During your lifetime, donating appreciated assets to charity can make sense. As long as you have held those assets for more than one year, you’ll get a deduction for the assets’ current value. The paper gain will avoid income tax. Example 1: Ava Brown wants to donate $10,000 to her favorite charity this year. Instead of writing a check, Ava donates $10,000 of stock that she bought years ago for $4,000. Ava receives a $10,000 tax deduction for the donation and the $6,000 gain is never taxed. At the same time, Ava leaves her traditional IRA untouched, for ongoing tax deferral.
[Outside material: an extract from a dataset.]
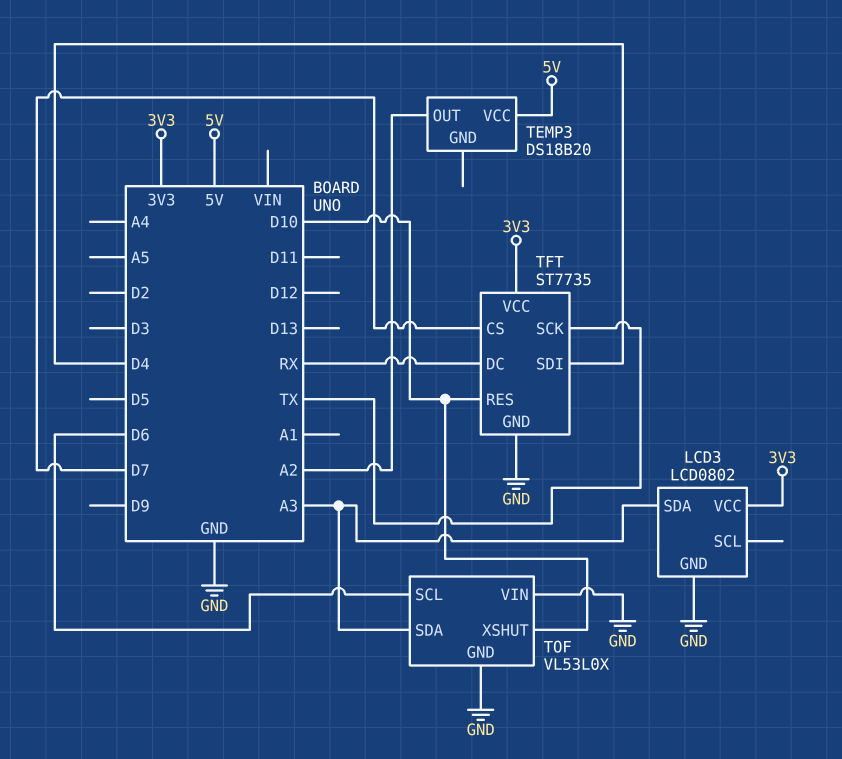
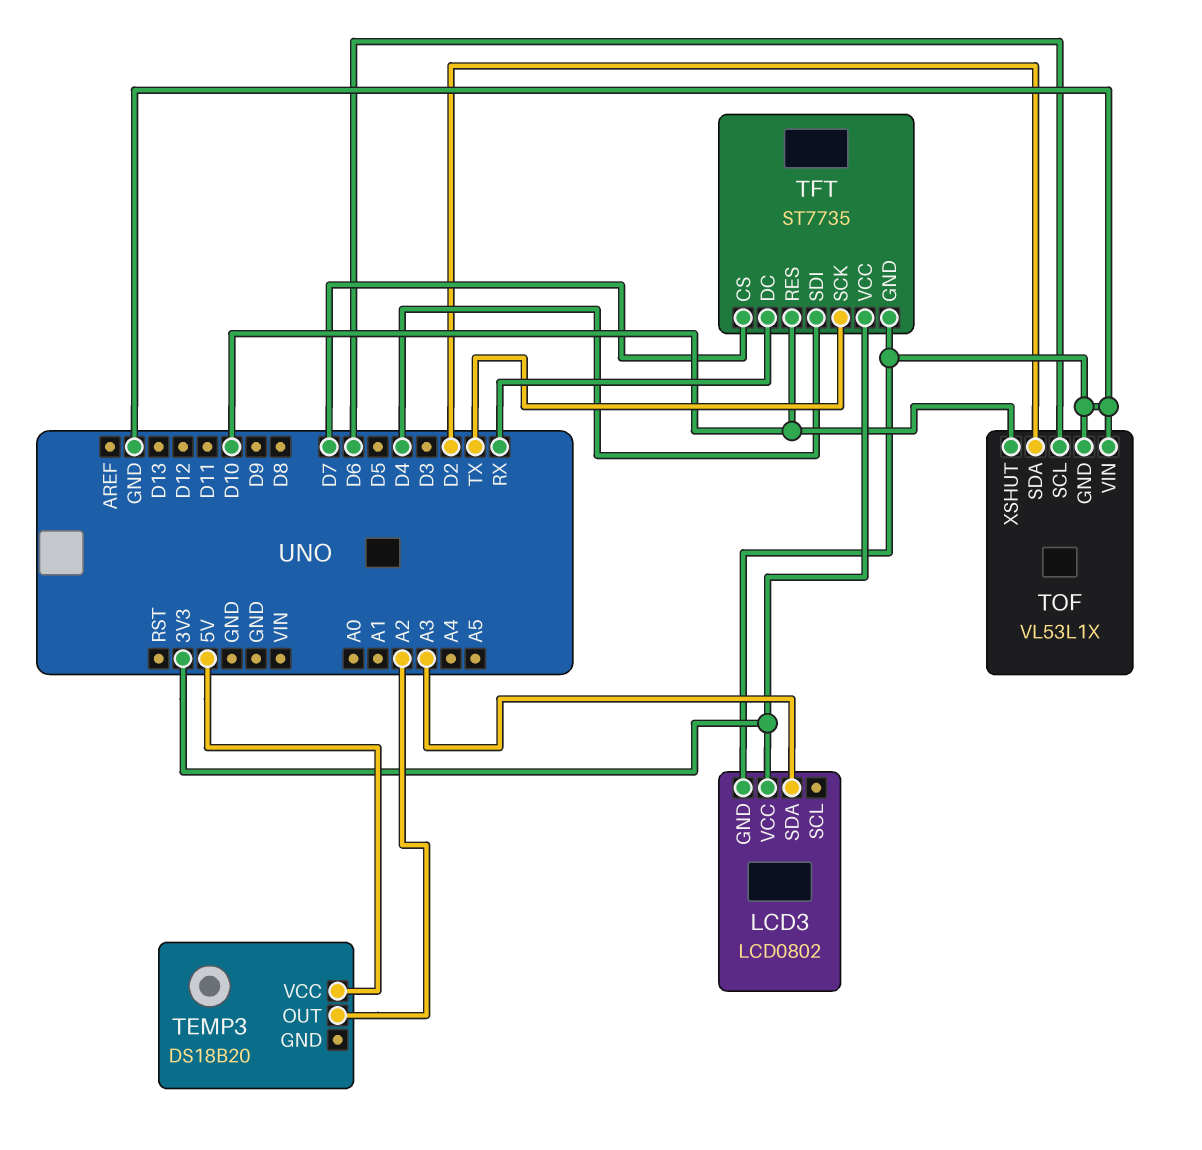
TOF: VL53L0X -> VL53L1X
TOF pin SDA: A3 -> D2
When Ava prepares her estate plan, she decides to switch tactics. Ava intends to make a much larger bequest to her favorite charity, but she will not use appreciated assets for this donation from her estate. Instead, she will make this large bequest from her traditional IRA. Why the change? Consider the following scenario, which would have been the case without a switch. Example 2: At Ava’s death, her only assets are a $100,000 traditional IRA and $100,000 in appreciated stocks. She leaves her traditional IRA to her son Brad and her $100,000 of appreciated assets to charity. After Brad inherits the traditional IRA, he will have to pay income tax on all distributions from that IRA. If his effective income tax rate is 40%, Brad’s net inheritance will be only $60,000 (60% of $100,000) after tax. Instead, Amy could make the switch mentioned previously, leaving her $100,000 traditional IRA to charity and the $100,000 of appreciated assets to Brad. The tax-exempt charity would not be affected because it can withdraw all the money from Ava’s IRA and not owe any income tax. Brad, on the other hand, would be much better off inheriting the appreciated assets. Under current law, those assets would get a basis step-up to fair market value on the date of Ava’s death. Brad could sell those assets for $100,000 and owe no tax.
Return to reality
Of course, it’s unlikely that Ava will die with only those two assets, of equal value. Nevertheless, the principle generally applies to estate planning. When your traditional IRA passes to a taxpaying beneficiary, you are leaving an income tax obligation as well as that IRA. It is better to make charitable bequests from the IRA because a charity won’t pay the deferred income tax. Meanwhile, you should consider holding onto appreciated assets (and other low basis assets, such as depreciated property) until your death, if that’s practical. Your heirs will get a basis step up, so capital gains tax can be avoided.